Exercise aim
Among the entries below, copy only the span from the line containing "- 🌱 I’m currently" through the line containing "ref to checkout.". Do so exactly, and skip the pictures.

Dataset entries

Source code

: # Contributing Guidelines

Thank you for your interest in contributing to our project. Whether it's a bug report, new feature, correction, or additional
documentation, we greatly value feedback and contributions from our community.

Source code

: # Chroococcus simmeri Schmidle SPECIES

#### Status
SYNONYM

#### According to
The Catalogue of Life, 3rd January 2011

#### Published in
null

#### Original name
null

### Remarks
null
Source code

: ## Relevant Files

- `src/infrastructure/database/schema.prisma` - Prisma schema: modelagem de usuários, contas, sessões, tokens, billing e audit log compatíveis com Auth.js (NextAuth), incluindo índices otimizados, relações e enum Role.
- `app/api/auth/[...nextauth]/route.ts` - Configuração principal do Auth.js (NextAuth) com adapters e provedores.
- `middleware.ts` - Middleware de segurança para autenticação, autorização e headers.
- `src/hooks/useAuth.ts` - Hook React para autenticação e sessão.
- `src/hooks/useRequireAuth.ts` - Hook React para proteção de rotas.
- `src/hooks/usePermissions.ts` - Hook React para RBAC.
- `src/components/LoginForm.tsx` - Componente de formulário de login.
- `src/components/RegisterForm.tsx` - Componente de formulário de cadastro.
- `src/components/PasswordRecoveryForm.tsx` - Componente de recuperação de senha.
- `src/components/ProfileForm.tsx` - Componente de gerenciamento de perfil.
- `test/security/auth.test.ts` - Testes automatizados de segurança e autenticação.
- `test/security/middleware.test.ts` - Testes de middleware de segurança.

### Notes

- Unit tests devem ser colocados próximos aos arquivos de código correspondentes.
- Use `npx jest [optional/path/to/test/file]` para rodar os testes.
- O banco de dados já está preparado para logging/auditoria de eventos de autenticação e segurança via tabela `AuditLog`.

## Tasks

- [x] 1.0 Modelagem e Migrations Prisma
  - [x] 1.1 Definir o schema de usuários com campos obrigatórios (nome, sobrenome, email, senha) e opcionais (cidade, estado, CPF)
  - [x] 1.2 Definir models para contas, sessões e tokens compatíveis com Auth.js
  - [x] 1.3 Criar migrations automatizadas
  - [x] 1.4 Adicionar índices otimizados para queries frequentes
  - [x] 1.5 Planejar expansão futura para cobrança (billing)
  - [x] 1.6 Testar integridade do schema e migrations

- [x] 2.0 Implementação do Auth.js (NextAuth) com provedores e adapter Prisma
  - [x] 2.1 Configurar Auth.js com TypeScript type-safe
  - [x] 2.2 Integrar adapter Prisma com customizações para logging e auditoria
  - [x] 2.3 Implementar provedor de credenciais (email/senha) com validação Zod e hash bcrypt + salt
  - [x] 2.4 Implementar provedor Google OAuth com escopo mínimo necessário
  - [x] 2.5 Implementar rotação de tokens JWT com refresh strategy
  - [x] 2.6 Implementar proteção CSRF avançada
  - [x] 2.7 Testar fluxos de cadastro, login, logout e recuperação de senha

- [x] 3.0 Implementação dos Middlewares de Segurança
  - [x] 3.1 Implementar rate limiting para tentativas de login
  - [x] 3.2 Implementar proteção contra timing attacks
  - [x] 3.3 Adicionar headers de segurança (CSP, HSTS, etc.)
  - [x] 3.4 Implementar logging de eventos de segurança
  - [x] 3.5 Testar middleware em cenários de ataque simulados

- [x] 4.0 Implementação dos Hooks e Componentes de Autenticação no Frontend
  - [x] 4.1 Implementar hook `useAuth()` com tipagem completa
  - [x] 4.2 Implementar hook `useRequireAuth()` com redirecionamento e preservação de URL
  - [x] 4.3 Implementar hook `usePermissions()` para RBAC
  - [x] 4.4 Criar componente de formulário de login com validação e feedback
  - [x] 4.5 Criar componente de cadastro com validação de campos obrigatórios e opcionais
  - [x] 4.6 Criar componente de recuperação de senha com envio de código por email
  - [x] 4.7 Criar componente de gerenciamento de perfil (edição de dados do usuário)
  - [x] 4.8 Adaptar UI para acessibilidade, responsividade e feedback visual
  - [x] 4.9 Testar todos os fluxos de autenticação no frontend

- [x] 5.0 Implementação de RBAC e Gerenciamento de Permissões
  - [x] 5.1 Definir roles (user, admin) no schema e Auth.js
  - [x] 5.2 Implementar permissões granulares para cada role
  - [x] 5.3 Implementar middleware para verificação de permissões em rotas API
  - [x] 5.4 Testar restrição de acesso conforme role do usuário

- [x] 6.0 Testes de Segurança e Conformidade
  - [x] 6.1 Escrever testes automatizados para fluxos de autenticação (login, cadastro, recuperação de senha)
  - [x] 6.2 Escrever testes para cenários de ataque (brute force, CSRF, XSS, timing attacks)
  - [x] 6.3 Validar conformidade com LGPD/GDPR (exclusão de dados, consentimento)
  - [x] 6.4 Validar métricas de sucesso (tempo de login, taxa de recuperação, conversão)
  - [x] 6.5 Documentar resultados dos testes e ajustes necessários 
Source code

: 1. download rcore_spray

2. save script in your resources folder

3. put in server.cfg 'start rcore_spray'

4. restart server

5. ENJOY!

* * *

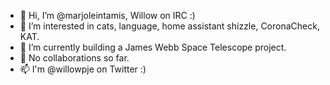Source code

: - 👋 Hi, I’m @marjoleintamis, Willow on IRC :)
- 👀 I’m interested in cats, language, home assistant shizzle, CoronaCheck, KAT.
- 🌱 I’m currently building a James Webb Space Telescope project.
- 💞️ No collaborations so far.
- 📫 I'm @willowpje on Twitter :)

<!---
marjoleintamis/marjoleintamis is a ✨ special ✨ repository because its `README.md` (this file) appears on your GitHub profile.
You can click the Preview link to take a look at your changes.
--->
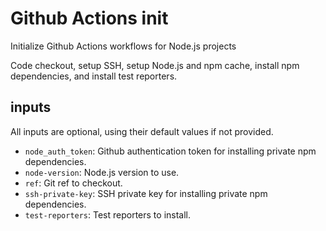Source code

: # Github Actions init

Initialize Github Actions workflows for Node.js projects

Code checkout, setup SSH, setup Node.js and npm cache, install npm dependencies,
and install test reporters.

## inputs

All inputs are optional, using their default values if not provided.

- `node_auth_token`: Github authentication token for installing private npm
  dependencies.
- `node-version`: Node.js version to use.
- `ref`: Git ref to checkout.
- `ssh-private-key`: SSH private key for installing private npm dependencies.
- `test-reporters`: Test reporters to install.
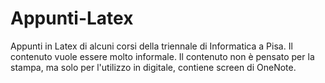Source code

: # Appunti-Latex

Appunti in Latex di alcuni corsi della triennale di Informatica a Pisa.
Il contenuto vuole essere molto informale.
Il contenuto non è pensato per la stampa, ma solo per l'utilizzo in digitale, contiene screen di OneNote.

* * *

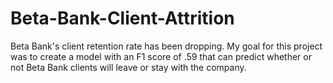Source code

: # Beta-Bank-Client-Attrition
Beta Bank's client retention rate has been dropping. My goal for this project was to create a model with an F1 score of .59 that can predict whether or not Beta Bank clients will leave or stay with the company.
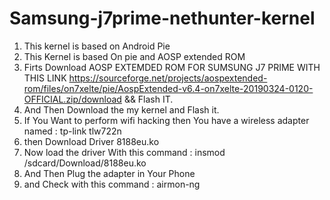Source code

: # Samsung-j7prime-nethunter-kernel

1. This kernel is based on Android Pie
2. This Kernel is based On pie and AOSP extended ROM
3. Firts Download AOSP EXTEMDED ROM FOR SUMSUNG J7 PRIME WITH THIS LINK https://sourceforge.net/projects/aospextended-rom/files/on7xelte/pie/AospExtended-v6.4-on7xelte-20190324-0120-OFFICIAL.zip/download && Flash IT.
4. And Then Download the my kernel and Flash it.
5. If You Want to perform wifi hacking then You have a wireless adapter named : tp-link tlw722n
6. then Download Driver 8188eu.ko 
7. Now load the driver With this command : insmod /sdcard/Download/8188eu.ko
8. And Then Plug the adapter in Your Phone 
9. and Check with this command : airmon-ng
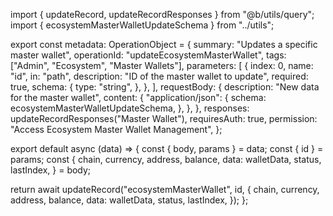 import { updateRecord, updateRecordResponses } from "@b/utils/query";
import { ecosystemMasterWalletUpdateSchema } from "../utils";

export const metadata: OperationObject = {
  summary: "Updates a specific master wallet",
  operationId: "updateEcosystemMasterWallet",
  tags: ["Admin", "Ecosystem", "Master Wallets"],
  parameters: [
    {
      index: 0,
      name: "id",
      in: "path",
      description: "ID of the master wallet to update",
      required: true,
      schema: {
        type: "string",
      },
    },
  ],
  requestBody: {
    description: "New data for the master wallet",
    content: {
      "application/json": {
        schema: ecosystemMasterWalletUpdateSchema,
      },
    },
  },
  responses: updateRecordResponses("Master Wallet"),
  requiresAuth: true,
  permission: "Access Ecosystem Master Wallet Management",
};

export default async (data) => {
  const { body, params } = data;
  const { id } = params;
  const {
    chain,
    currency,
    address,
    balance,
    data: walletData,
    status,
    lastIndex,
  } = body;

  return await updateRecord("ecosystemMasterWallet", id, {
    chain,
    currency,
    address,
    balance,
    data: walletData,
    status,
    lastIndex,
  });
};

Response to the task
- 🌱 I’m currently building a James Webb Space Telescope project.
- 💞️ No collaborations so far.
- 📫 I'm @willowpje on Twitter :)

<!---
marjoleintamis/marjoleintamis is a ✨ special ✨ repository because its `README.md` (this file) appears on your GitHub profile.
You can click the Preview link to take a look at your changes.
--->
Source code

: # Github Actions init

Initialize Github Actions workflows for Node.js projects

Code checkout, setup SSH, setup Node.js and npm cache, install npm dependencies,
and install test reporters.

## inputs

All inputs are optional, using their default values if not provided.

- `node_auth_token`: Github authentication token for installing private npm
  dependencies.
- `node-version`: Node.js version to use.
- `ref`: Git ref to checkout.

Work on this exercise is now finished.